BEGIN Records supplied
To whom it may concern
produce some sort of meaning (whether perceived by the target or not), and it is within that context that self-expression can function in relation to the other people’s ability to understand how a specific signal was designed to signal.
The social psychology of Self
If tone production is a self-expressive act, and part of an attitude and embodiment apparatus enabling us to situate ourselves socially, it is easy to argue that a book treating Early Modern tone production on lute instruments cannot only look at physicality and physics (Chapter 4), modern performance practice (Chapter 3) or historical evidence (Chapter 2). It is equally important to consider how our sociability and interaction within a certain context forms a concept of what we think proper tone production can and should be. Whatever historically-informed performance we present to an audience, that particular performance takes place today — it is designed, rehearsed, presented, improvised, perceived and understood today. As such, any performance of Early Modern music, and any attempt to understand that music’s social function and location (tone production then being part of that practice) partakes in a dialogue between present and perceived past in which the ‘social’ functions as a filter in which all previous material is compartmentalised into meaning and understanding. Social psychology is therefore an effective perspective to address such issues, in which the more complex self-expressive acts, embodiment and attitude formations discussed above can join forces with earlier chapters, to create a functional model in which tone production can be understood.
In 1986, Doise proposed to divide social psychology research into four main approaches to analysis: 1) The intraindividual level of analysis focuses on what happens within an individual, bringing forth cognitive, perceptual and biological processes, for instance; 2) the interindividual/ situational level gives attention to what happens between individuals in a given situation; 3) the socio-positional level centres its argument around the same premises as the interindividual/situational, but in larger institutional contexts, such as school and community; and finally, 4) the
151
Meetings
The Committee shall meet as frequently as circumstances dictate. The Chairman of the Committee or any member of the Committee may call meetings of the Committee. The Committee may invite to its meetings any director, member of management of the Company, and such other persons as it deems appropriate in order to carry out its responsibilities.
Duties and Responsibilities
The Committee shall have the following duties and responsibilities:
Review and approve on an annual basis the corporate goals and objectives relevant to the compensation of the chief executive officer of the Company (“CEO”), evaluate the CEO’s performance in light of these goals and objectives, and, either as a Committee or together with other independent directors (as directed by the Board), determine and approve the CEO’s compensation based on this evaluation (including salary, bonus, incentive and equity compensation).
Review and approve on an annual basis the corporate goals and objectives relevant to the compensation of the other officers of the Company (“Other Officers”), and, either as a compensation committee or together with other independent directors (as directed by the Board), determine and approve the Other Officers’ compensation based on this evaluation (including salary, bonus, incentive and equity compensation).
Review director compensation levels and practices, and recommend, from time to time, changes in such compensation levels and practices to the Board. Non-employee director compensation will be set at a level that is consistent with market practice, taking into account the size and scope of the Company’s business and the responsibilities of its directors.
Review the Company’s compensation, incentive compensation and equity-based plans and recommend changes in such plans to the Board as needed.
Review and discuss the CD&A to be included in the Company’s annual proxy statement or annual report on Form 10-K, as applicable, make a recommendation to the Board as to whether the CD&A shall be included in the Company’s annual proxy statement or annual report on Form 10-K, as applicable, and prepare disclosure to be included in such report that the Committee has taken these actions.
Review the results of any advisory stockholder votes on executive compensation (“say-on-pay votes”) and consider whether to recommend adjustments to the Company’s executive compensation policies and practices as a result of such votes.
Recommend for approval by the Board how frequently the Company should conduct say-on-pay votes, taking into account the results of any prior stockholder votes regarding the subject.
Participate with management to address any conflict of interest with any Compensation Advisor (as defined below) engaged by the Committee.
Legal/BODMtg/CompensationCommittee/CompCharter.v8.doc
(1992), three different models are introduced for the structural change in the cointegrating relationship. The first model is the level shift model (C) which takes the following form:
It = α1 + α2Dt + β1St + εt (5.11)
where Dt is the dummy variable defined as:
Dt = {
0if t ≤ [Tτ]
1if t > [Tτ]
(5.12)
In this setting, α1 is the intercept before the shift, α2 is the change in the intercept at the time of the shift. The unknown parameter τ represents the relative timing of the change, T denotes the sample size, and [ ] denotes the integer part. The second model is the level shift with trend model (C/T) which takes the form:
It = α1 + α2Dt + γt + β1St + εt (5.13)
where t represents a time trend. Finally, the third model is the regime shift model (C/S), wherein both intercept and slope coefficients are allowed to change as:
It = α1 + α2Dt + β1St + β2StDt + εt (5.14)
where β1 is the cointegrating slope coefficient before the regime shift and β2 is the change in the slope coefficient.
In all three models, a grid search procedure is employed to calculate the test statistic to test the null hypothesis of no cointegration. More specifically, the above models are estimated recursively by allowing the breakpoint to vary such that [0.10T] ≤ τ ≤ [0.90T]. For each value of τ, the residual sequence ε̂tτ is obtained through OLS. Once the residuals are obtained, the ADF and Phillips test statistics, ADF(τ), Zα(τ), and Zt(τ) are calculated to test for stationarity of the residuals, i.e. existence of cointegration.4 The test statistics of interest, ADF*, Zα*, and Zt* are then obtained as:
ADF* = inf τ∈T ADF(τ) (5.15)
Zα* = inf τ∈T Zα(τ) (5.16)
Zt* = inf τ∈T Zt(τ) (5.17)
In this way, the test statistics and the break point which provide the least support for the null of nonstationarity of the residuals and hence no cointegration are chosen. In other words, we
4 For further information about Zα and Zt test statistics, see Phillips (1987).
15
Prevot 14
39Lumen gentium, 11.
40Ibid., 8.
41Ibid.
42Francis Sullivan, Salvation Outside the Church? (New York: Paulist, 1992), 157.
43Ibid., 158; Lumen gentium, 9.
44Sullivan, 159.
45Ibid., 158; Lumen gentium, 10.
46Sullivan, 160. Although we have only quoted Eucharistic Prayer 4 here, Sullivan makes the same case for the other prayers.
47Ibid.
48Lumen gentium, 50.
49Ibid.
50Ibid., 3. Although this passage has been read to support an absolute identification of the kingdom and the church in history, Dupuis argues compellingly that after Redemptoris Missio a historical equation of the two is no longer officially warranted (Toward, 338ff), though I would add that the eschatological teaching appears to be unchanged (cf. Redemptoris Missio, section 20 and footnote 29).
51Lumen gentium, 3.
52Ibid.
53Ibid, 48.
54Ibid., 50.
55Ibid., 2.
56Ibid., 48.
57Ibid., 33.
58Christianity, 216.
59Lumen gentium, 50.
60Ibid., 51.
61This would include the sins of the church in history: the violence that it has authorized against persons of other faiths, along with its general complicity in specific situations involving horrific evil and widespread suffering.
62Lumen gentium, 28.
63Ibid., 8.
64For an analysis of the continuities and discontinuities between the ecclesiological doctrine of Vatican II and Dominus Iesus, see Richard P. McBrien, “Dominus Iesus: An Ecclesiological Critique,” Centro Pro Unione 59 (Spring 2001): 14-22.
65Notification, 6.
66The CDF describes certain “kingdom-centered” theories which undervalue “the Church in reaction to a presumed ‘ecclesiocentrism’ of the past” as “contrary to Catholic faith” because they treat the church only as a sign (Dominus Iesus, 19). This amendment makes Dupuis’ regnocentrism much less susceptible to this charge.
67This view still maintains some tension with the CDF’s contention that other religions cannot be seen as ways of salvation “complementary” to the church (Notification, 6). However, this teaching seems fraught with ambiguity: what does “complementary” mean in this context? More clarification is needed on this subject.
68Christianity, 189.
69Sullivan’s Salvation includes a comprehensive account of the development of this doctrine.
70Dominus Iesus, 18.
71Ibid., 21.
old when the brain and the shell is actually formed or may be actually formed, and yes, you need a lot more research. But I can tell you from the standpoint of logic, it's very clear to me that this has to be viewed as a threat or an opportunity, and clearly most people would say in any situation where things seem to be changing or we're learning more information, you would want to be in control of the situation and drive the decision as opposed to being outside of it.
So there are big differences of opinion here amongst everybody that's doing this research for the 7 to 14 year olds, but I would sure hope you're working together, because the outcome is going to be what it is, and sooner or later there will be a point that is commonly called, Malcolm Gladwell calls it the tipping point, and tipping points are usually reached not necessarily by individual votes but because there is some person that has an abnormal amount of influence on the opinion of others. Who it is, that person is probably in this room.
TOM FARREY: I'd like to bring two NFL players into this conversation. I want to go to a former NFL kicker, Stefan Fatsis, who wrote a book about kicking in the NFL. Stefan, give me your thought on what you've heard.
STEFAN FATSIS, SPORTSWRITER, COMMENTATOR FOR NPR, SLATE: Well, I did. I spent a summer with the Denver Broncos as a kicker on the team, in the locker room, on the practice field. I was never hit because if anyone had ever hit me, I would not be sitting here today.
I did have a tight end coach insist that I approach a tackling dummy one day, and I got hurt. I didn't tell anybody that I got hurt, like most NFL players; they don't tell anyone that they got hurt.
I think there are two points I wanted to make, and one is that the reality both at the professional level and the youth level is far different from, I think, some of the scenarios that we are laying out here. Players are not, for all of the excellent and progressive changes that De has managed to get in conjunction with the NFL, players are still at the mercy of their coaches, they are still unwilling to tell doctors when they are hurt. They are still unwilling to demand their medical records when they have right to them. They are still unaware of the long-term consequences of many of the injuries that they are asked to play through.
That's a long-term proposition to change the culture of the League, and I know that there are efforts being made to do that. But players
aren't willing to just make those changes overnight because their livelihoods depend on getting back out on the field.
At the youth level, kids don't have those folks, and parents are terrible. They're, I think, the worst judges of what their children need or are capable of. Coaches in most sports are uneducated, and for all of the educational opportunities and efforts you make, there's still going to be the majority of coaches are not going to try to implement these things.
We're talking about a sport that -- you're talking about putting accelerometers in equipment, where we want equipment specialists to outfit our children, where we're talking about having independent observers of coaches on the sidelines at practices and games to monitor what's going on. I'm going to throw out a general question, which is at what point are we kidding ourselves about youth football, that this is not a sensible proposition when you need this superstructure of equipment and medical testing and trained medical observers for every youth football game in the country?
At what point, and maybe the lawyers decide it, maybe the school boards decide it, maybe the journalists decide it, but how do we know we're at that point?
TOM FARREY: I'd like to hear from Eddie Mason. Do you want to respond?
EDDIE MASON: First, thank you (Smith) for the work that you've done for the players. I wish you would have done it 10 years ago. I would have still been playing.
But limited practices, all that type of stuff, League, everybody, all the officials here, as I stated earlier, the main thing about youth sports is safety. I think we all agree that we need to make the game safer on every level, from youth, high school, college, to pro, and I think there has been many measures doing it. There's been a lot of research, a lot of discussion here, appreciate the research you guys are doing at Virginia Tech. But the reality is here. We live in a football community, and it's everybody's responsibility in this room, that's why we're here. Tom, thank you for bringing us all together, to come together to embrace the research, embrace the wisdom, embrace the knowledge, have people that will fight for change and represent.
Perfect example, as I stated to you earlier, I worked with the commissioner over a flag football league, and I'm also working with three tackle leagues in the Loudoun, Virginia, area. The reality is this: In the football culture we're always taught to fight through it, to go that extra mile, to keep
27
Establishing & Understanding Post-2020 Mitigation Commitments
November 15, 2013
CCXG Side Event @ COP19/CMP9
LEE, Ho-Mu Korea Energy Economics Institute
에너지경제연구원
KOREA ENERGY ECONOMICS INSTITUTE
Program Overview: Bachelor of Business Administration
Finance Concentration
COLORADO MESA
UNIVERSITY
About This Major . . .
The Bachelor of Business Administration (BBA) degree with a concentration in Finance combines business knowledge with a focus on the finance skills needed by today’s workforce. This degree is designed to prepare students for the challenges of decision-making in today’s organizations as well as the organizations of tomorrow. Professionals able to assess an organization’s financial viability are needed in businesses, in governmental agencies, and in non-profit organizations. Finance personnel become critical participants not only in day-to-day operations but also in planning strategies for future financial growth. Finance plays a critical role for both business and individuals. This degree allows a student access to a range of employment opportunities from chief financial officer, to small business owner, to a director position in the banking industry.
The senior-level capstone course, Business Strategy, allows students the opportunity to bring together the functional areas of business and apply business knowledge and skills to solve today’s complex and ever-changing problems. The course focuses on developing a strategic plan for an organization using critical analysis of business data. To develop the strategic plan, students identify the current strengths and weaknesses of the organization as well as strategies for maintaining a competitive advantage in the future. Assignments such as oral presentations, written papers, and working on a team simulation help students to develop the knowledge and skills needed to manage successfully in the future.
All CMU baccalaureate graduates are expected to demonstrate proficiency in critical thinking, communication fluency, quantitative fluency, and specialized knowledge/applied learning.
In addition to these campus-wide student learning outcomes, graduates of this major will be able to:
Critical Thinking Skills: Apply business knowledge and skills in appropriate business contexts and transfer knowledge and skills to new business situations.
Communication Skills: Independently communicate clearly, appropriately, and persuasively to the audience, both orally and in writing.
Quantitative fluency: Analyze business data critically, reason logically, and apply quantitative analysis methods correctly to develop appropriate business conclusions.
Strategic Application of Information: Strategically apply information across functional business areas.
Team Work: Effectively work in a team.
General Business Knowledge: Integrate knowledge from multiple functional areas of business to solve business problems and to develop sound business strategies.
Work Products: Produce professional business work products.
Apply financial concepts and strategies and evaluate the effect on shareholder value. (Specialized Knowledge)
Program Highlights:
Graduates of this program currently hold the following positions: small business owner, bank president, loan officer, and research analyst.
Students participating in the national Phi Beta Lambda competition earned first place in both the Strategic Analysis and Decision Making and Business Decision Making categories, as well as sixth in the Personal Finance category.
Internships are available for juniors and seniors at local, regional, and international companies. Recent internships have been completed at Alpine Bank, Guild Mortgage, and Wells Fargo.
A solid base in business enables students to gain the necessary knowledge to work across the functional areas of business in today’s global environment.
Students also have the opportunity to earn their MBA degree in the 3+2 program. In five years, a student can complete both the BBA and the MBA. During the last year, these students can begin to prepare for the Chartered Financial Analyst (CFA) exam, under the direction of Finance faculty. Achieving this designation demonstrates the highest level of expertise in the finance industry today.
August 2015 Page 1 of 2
END Records supplied
_Problem details_: Reproduce, exactly as they stand in the data above, the lines from the one that holds "51Lumen gentium, 3." to the one that holds "66The CDF describes", inclusive.

_Expected output_:
51Lumen gentium, 3.
52Ibid.
53Ibid, 48.
54Ibid., 50.
55Ibid., 2.
56Ibid., 48.
57Ibid., 33.
58Christianity, 216.
59Lumen gentium, 50.
60Ibid., 51.
61This would include the sins of the church in history: the violence that it has authorized against persons of other faiths, along with its general complicity in specific situations involving horrific evil and widespread suffering.
62Lumen gentium, 28.
63Ibid., 8.
64For an analysis of the continuities and discontinuities between the ecclesiological doctrine of Vatican II and Dominus Iesus, see Richard P. McBrien, “Dominus Iesus: An Ecclesiological Critique,” Centro Pro Unione 59 (Spring 2001): 14-22.
65Notification, 6.
66The CDF describes certain “kingdom-centered” theories which undervalue “the Church in reaction to a presumed ‘ecclesiocentrism’ of the past” as “contrary to Catholic faith” because they treat the church only as a sign (Dominus Iesus, 19). This amendment makes Dupuis’ regnocentrism much less susceptible to this charge.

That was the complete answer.